In an interview Wednesday on the Calgary Eyeopener, King reiterated comments he made Tuesday about the motivation for his announcement that the Flames are ending negotiations with the city over a new arena in Victoria Park.
King denied, however, the characterization that the Flames were “walking away” from negotiations.
“All we’re really doing … is acknowledging that this is not moving forward,” King said. “I’ve sat here with you [CBC Radio] and said how certain I was that we would make a deal — and now I’m not so certain anymore.”
‘This isn’t about Seattle.
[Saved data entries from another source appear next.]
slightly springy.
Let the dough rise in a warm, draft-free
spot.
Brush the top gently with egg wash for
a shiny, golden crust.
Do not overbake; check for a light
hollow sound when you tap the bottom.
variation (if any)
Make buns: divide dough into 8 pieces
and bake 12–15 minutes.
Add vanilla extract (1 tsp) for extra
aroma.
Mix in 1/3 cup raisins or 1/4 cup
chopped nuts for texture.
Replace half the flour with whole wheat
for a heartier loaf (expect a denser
This isn’t about elections.’
King also claimed that the Flames’ intent was not to play hardball with the city by making the announcement the same day that a private development group in Seattle announced a $600-million upgrade to Key Arena. That deal includes $40 million in transportation mitigation and a $20 million community fund, and the refurbished arena would be ready in 2020.
“This isn’t about Seattle. This isn’t about elections,” King said.
King said the team wasn’t even aware of the Seattle announcement before they decided to make theirs, until they found out from NHL president Gary Bettman, who was in Calgary on Tuesday.
“I did not know about the Seattle announcement, nor did our ownership group,” he said. “We were at our charity foundation golf tournament yesterday and found out about it (Seattle) when we were in our meeting with him.”
King and the Flames dropped the bombshell Tuesday, one day after Mayor Nenshi kicked off his mayoralty campaign by announcing that he supported a new arena being built in Victoria Park as part of an overall vision of transforming that area. The redevelopment would include expanding Arts Commons and revitalizing Olympic Plaza. But Nenshi also hedged a little when it came to the subject of a new arena.
“It [a new arena] certainly would help it a lot,” Nenshi said. “Is it absolutely necessary? No. You can certainly do the convention centre. You can certainly do some of the development without it. But it makes so much sense for the arena to be part of it as well.”
Nenshi is scheduled to speak at noon Wednesday, when he is expected to comment on the Flames’ decision.
In previous negotiations, the Flames and the city have discussed various funding formulas using a combination of public money, private money and revenue generated from ticket surcharges — which King pointed out is Flames revenue.
‘I think there’s a lot of posturing going on’
“The city does have infrastructure and other issues, but we have always talked about contributing to the construction cost of the arena,” King said. “I think there’s a lot of posturing going on — you could accuse us of that, too. I think it’s important to be clear.”
He added that the argument a new arena should be build entirely with private funding, like the Seattle deal, or new arenas that were built over the past two decades in Toronto and Montreal, is specious.
He said for situations comparable to Calgary, the most obvious — and recent — parallel is Edmonton. That’s where they opened Rogers Centre, a $600-million arena, in 2016, with a mixture of private and public funding.
“[Some people ask], why don’t you do the [private-funding] deal that was done in Toronto? Why don’t you do the deal that was done in Montreal? If we had five million people, or four million people, we would do those deals,” he said.
“Like Edmonton, when you have a million and a half [person] city — which is a very marginal city in which to run a CFL football club, an NHL team, a junior hockey team and a lacrosse team, that’s kind of the minimum standard,” he said. “Both here and in the U.S., you have a private-public partnership.
“It did happen, I think quite successfully, in Edmonton, and it would appear that maybe it’s not going to happen here,” he said.
Bettman said that playing in the Saddledome, which opened in 1983, diminishes the Flames’ ability to compete with the rest of the league.
“The owners conveyed to me their frustration,” Bettman told reporters Tuesday.
“This arena can’t compete, for example, with Edmonton any longer, because they don’t have the resources or the building. I think there were 34 dates of concerts that the new Edmonton arena got that didn’t come down here,” he said.